Zimbabwe should put in place incentives to attract international private capital into the economy rather than rely too much on loans and lines of credit for development, Acting Foreign Affairs Minister Christopher Mutsvangwa has said.

Ambassador Mutsvangwa said enticements like special economic zones were one way Zim-Asset could attract low-cost funding.

He was speaking after meeting a Chinese delegation that is in the country for a three-day visit.

The delegation, led by Mr Ji Peiding, a member of the Foreign Policy Aisory Group of the Ministry of Foreign Affairs of China, also had closed door meetings with Acting President Emmerson Mnangagwa and Vice President Phelekezela Mphoko yesterday.

Ambassador Mutsvangwa said it was high time Zimbabwe abandoned the focus on loans and lines of credit.

“All the elements are there in place to attract business investment, that is, a good resource base and the highest human resource index in Africa,” he said.

“What is needed are incentives to attract the biggest money, which is in international private players. Because people like the Chinese are risking, let us give them incentives.”

He said the Special Economic Zones Bill, if passed, would be a signal to the world that Zimbabwe was ready to engage with international private players. In special economic zones, business and trade laws differ from the rest of the country due to easier terms such as tax holidays and lax labour laws to promote trade, investment, job creation and effective administration.
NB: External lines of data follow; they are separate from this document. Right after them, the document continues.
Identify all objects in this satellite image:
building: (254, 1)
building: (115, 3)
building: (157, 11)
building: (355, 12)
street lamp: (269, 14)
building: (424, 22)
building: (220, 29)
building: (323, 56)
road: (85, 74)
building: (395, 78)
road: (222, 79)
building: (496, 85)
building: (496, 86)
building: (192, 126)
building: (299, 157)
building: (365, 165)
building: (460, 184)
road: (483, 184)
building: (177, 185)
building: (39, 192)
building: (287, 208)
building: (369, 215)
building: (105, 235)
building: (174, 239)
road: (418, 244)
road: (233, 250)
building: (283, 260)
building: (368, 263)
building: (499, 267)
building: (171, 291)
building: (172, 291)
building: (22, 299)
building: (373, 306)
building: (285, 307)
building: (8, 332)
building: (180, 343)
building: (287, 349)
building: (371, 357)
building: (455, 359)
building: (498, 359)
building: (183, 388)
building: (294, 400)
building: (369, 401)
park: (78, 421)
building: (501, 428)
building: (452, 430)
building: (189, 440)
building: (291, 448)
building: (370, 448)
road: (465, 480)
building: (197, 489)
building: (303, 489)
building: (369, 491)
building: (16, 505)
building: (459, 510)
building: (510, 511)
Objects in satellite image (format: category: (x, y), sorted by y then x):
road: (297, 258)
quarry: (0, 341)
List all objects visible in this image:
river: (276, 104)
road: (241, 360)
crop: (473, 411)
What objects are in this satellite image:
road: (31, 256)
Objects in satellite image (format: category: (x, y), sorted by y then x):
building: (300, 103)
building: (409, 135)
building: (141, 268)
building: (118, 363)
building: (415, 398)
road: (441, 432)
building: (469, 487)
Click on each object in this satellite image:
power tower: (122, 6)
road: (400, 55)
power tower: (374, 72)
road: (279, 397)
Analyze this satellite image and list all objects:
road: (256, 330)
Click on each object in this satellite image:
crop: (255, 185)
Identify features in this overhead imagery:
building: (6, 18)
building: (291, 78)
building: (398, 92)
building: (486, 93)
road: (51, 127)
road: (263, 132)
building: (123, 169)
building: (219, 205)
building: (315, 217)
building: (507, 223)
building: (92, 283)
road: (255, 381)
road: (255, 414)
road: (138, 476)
“If we go through the International Monetary Fund or the World Bank, we will be dealing with a go between,” Ambassador Mutsvangwa said.

“This is a new thrust because Zim-Asset cannot be supported by the IMF and the World Bank on the scale which makes it possible to grow an economy. Loans shift the burden to Government, which in turn places it on the taxpayer because only the Government has taken the risk to service the loan. The Zimbabwe economic agenda has focused on engaging them (lending institutions) and there is a challenge in that because these are not generating new capital. They are basically asking for the servicing of capital which has already been committed to the country and which did not perform as good as it should have been.”

In any case, Ambassador Mutsvangwa said, the amount of money available in international loan portfolio of multinational agents was very limited.

Mr Peiding said the Zimbabwean economy was “picking up” and needed support from progressive forces.

“I briefed VP (Mphoko) that the Chinese are willing to enter into joint ventures with friends in Zimbabwe in the manufacturing and infrastructure sectors,” he said.

“The progress on projects we are implementing is satisfactory. Now we are at a time we should be looking further into our future. We should consider other big projects,” Mr Peiding said. “Zimbabwe is a best friend. We have supported each other in the old days before Zimbabwe got independence.”

He said with Acting President Mnangagwa they had reviewed their friendship and ways in which bilateral relations could be strengthened.